WORK INSTRUCTIONS = Show all lines from the records below in which the string "disent" is present.

START EXERCISE INPUT

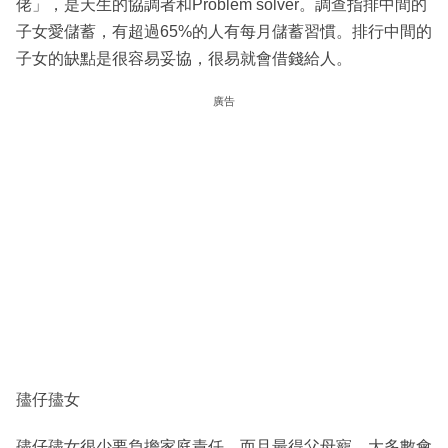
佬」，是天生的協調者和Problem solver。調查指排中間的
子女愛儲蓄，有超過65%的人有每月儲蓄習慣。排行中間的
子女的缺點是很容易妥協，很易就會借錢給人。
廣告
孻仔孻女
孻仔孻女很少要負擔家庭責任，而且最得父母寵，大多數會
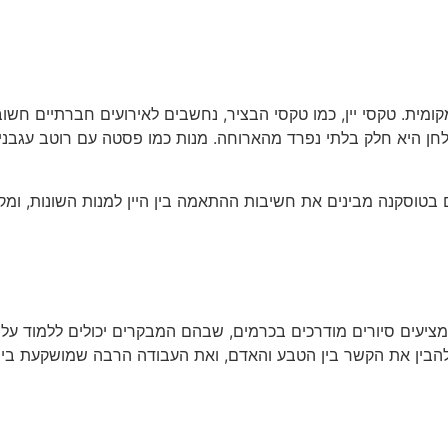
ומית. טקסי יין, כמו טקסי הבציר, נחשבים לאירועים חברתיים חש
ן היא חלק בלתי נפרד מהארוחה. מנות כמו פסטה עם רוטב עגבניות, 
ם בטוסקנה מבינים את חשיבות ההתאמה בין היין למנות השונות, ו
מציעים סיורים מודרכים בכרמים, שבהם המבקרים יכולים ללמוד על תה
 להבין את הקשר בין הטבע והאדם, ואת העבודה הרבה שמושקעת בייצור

END EXERCISE INPUT
START EXERCISE INPUT

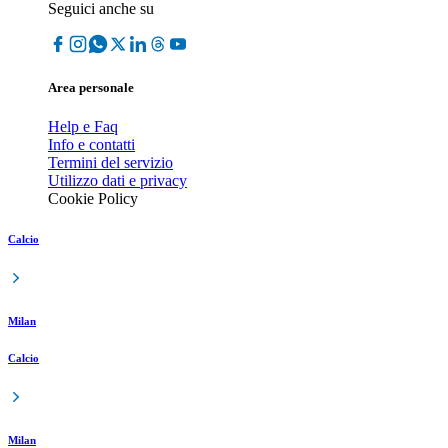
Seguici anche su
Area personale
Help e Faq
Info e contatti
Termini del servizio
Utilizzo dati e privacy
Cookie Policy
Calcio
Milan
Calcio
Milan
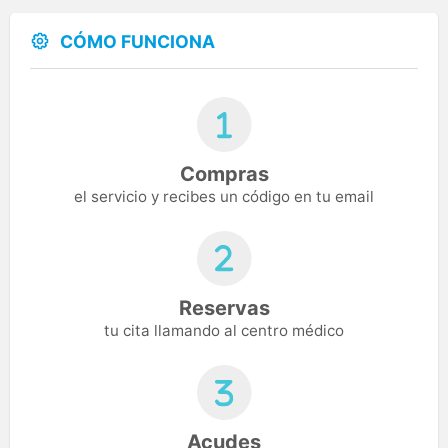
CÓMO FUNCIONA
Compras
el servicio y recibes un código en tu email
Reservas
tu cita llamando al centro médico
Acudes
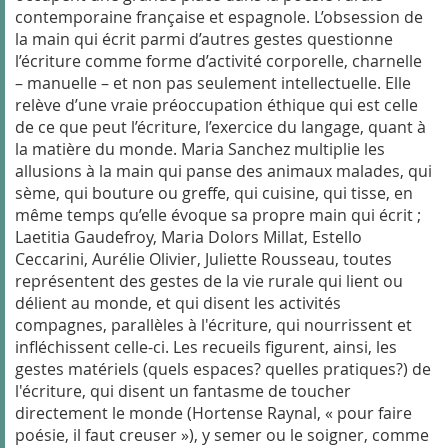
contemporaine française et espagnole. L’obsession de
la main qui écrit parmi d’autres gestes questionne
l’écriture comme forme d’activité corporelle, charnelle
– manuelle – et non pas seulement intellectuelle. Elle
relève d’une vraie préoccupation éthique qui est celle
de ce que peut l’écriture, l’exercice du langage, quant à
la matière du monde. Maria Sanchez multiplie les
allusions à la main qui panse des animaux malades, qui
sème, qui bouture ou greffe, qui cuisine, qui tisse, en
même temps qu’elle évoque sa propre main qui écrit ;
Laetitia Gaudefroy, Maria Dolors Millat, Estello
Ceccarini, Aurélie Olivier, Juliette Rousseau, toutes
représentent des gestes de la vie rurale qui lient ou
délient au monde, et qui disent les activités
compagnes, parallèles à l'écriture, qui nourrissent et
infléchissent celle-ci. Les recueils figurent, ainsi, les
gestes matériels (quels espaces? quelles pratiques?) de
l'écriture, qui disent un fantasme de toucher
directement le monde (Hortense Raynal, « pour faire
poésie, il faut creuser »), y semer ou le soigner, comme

END EXERCISE INPUT
START EXERCISE INPUT

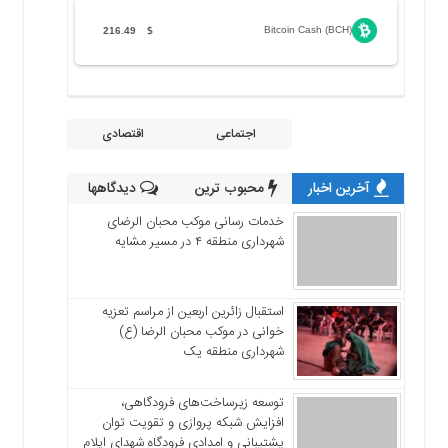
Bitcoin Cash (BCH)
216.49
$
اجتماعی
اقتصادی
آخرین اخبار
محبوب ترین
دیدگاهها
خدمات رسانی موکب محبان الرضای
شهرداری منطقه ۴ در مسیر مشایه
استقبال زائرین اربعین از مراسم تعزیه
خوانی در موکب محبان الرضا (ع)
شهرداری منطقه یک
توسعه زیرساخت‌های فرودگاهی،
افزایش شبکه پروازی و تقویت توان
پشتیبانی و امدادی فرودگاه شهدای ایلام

END EXERCISE INPUT

REPLY TO THE EXERCISE =
délient au monde, et qui disent les activités
l'écriture, qui disent un fantasme de toucher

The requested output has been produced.